Seeing Davutoğlu approach, the Syrians -- men, women and children -- gathered together chanting "Freedom" and "Erdoğan."
"I'll talk to Turkmani and will share with him with all frankness what I saw. We are seeing a humanitarian situation here and developments are concerning," Davutoğlu told reporters after visiting a camp in Yayladağı, across from the restive Syrian town of Jisr al-Shughour, 20 km (13 miles) away.
He said he would meet with Turkmani in Ankara on Thursday.
Turkmani told journalists before meeting Erdoğan the refugees would stay in Turkey for a "short period of time."
"Soon they will be returning. We have prepared everything for them, they have started returning," he said.

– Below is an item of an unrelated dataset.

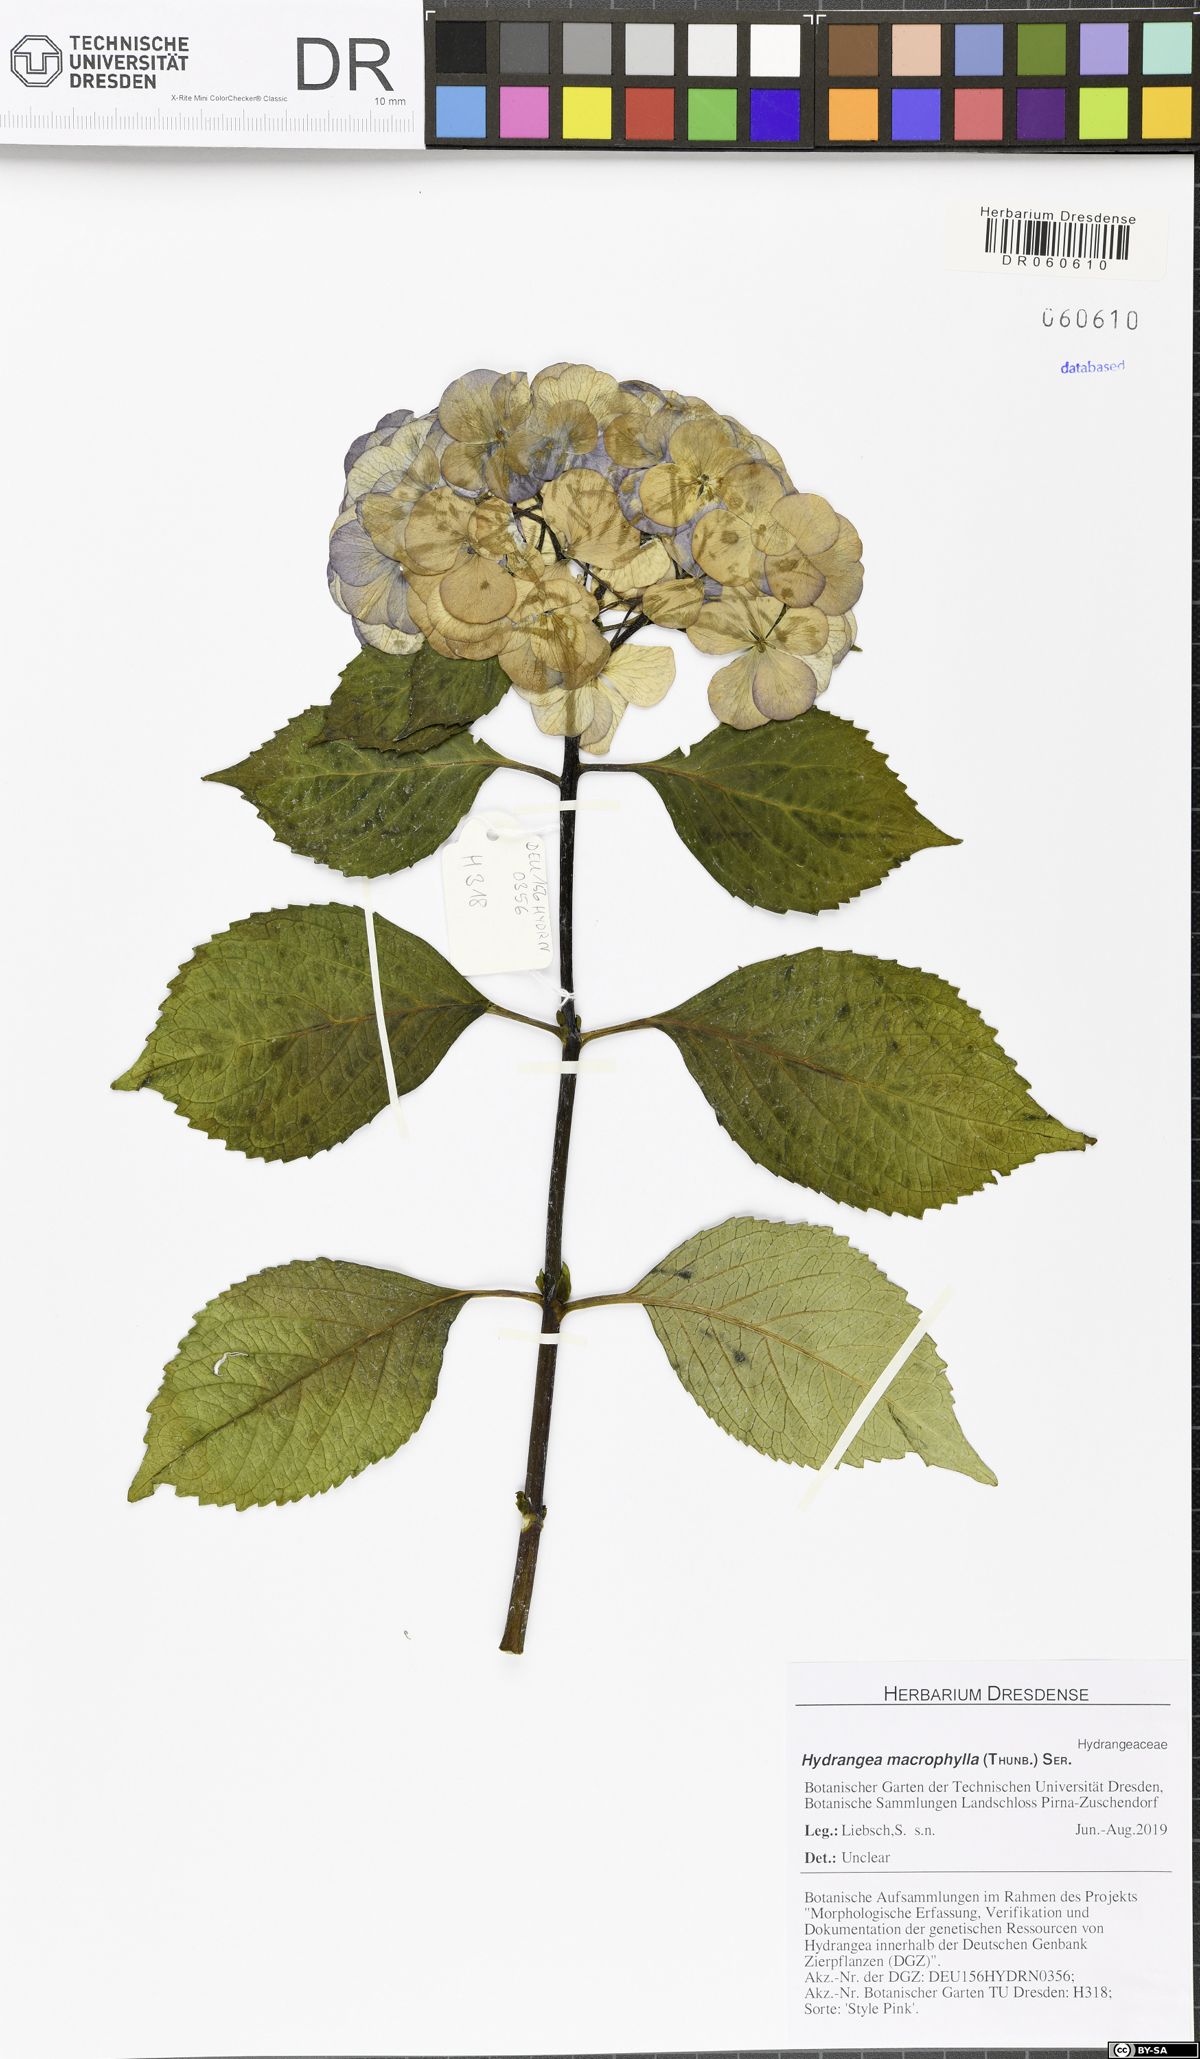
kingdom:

Assad asked to send an emissary when he called Erdoğan on Tuesday to congratulate him on winning a third term in office.
On Wednesday, a group of refugees in Yayladağı got their message out, chanting "People want freedom!" and "Erdoğan help us!," while journalists watched on the other side of the gate.
The crowd was made up of veiled women and young men, some with children on their shoulders. Police did not interfere.
"THEY TREAT US LIKE INFIDELS"
With Assad facing mounting international condemnation, Erdoğan has become regarded as a saviour by Syrian refugees.
A 36-year-old Syrian man in a street in the Turkish border village of Guvecci, who gave his name as Ahmed and refused to be filmed, gave a taste of what Davutoğlu was likely to hear.
"We decided to flee to Turkey after learning troops arrived in Jisr al-Shughour: I, my wife and six kids. We heard they were burning down the city, including the mosques," he said.
"We came here to protect our family, we're not against them, but they fight us like we were infidels.
"I don't plan to go back until the situation improves there. Some of my relatives were wounded during protests in Jisr al Shughour, one of them was shot in the foot, two were killed, one was shot in the head and is in intensive care now."
Preparations are being made for another influx of refugees far to the east along the 800 km border.
A Turkish Red Crescent official, who requested anonymity, said more tent camps, able to shelter 10,000 people, were being set up near the Turkish city of Mardin and the town of Nusaybin.
Erdoğan has called Assad several times since public unrest first broke out in Syria three months ago, each time urging reforms and an end to the bloodshed.
In a telephone call on Tuesday, Erdoğan told Assad to avoid using violence against his people and advised him that reforms should be undertaken as soon as possible. Erdoğan also raised concern over protests outside Turkey's embassy in Damascus.